Quantum computers transmit information through photons, particles of light, and the basic unit of information is stored in a qubit, which can accommodate both states of 1 and 0. On the other hand, classical computers utilize binary methods, where a bit represents either a 1 or a 0. Moreover, classical algorithms like the Rivest-Shamir-Adleman Algorithm (RSA) depend on random number generation, which helps generate public and private keys. These keys are used for encrypting and decrypting data. However, since the RSA algorithm is an asymmetric algorithm, an algorithm that utilizes a public and private key, a third party platform is required to confirm the validity of a public key and decryption requires extensive processing by the receiver. Therefore, data transfer and processing is slow. In order to combat this limitation, usage of quantum technology and computers is necessary to advance efficiency and security. Quantum Algorithms like Shor's Algorithm implement the properties of quantum physics and portray how quantum technology accomplishes complex tasks in an instant, which might take an exponential time for classical computers.

Quantum computers exhibit efficiency by working with photons and by following the principle of quantum entanglement. The entanglement property indicates that a change in the state of a photon signals the change in state of another photon, which makes it visible to detect malicious entities. Specifically, when utilizing Quantum Key Distribution (QKD) and cryptography protocols like Charles Bennett and Gilles Brassard’s protocol in 1984 (BB84), the probability of malicious activities is further reduced. Quantum cryptography’s QKD technology is a symmetric single key encryption technology that allows two users to share a secret cryptographic key which is encrypted in an algorithm called block cipher. This key is secure and private. Single key encryption helps protect data more efficiently against attackers and foreign adversaries compared to public key encryption as the latter process involves the risk of losing the private key, and thus losing the ability to decrypt messages.

Even though quantum computers seem to address possible threats, the threat of Side-Channel Attacks is still prevalent.
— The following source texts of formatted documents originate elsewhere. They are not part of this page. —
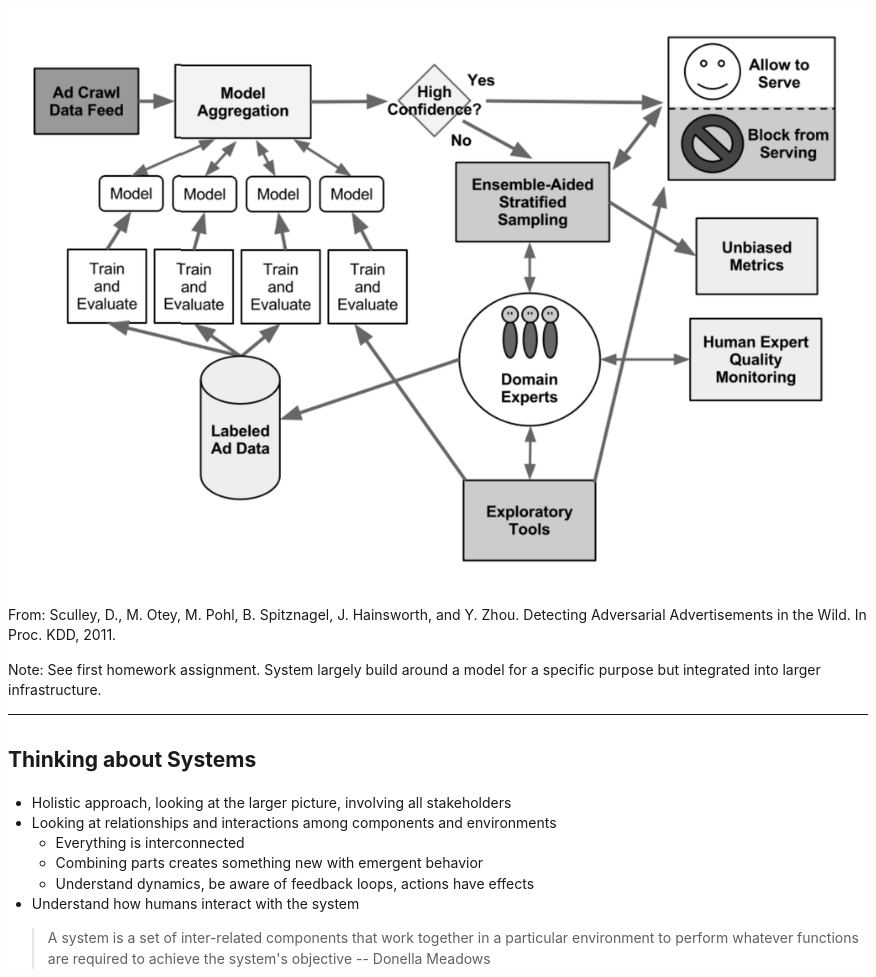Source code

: ![System Architecture of Google's Malicious Ads Detection System](adsfraud.png)


From: Sculley, D., M. Otey, M. Pohl, B. Spitznagel, J. Hainsworth, and Y. Zhou. Detecting Adversarial Advertisements in the Wild. In Proc. KDD, 2011.

Note: See first homework assignment. System largely build around a model for a specific purpose but integrated into larger infrastructure.




----
## Thinking about Systems

* Holistic approach, looking at the larger picture, involving all stakeholders
* Looking at relationships and interactions among components and environments
    - Everything is interconnected
    - Combining parts creates something new with emergent behavior
    - Understand dynamics, be aware of feedback loops, actions have effects
* Understand how humans interact with the system

> A system is a set of inter-related components that work together in a particular environment to perform whatever functions are required to achieve the system's objective -- Donella Meadows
Side-Channel Attacks are physical attacks on the cryptosystem that influence how the algorithms are implemented and how the programs are executed. Side-Channel Attacks aim to attack the hardware and use power consumption, electromagnetic radiation, and sound emissions to indirectly extract information from the system. Eavesdroppers may still obtain the secret-key bits by utilizing the imperfections of QKD technology. For example, a time shift attack was conducted in 2007 with the help of a detection efficiency loophole. Through this attack, a commercial BB84 system was hacked as the eavesdropper controlled the receiver’s single photon detector by inputting tailored bright illumination. It was also understood that the receiver’s choice of measurements can be predetermined by an eavesdropper since the reflection to transmission ratio was dependent on wave-length frequencies.

Considering the advantages and limitations of quantum computer security, we present an overview of the terminologies and concepts surrounding quantum security. Furthermore, taking into account the ongoing effects of Side-Channel Attacks, this study aims to introduce the foundational concepts and theories relevant to eavesdropping and Side-Channel Attacks for the purpose of efficient quantum computer security.